Dogs and Children Together Require Thought and Care

Best Buddies?

Your children and your dog can be best buddies, or there can be friction between the two. Both dog and child need to be trained to respect each other. Otherwise, you will find yourself having to scold one or the other—or both. There has to be a good match between the temperament of your child and that of the dog. If you have a high energy child, you want a dog who can keep up, such as a lab or a retriever. Very small dogs don’t enjoy romping with children as much as the larger breeds. Small dogs and puppies can be injured by children who are not careful how they treat the dog. Aggressive behavior in children—poking, pulling on or hitting the dog–can lead to a dog snapping or becoming afraid of the child. And aggressive dogs can react badly to things such as a child yelling, or sudden movements that from the dog’s perspective seem threatening. Remember, almost any dog will snap if severely provoked.

You need to make sure that all child/dog interaction is supervised. Dogs should never be left alone with infants. Breed characteristics come into play as well. The herding breeds are bred to—herd—and they will try to herd your children around the house unless the dog is trained not to do so. This experience can be upsetting to a young child.

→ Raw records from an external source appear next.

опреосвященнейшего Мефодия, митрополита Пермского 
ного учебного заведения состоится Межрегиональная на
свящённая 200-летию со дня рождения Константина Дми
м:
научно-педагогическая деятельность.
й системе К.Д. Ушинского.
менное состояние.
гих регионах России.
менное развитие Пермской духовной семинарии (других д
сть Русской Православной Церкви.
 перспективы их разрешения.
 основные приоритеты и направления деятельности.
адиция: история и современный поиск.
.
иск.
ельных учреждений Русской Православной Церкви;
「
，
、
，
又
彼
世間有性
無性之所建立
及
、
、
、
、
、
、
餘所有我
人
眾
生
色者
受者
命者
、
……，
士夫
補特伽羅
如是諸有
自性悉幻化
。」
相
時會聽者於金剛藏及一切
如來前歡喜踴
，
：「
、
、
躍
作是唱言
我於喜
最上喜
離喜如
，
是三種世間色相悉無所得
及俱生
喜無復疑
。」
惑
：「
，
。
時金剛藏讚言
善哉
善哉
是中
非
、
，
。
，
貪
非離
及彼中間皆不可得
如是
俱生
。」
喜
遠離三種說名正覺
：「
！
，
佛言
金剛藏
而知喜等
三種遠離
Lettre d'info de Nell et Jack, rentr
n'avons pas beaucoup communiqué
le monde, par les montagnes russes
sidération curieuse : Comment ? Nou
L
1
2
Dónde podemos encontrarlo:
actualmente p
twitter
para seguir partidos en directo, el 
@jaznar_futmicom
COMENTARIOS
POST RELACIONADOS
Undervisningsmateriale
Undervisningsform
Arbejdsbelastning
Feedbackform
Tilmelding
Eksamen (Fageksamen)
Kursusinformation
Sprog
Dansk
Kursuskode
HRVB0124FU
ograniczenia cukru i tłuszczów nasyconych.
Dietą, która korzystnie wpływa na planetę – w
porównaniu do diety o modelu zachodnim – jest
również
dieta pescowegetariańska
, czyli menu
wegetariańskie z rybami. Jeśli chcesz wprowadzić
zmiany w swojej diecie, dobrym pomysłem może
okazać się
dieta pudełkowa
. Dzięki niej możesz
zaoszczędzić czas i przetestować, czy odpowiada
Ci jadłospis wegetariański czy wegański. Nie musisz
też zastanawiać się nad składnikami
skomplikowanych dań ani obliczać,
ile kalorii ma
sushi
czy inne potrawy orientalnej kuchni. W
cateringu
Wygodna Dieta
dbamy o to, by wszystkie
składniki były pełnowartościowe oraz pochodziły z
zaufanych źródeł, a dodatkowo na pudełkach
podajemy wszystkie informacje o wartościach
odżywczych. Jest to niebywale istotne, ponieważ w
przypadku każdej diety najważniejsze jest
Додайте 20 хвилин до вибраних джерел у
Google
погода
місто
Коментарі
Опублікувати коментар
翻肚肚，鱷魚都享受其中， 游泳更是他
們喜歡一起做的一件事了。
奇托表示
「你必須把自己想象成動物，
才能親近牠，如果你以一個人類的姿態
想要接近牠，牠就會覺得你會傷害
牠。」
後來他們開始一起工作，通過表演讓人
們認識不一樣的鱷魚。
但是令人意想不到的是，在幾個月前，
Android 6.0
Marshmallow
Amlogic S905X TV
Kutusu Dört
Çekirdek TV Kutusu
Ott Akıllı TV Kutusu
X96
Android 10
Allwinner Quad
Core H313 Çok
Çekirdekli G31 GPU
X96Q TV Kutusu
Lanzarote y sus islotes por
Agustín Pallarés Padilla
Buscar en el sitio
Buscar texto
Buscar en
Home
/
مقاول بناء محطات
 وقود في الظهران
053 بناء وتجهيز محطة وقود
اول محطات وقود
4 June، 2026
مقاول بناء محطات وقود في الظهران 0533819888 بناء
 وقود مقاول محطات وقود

The dog’s safety can be an issue as well. Children can forget to close doors or fence gates. Many times that is how a dog escapes and gets lost—or worse, gets hit by a car. An astounding number of dogs are separated from their owners this way every year—a totally preventable problem. Everyone in the household and even your child’s friends who come over need to be reminded to keep screen doors latched and fence gates closed. Losing a dog that a youngster has just become bonded with is a tragedy no child should have to go through. When you research the various breeds, find out which ones are most prone to escaping the house. Some breeds just simply love to run and take any opportunity to do so.

Toy breeds can be injured by toddlers by dropping it, holding it too tight or falling on it.

Extremely boisterous dogs can hurt a child by knocking him over. The dog is much more coordinated than the child, after all, and wants the child to “play like a dog”. Breeds that were bred to be guardians can become agitated by children engaging in horseplay or running around the house.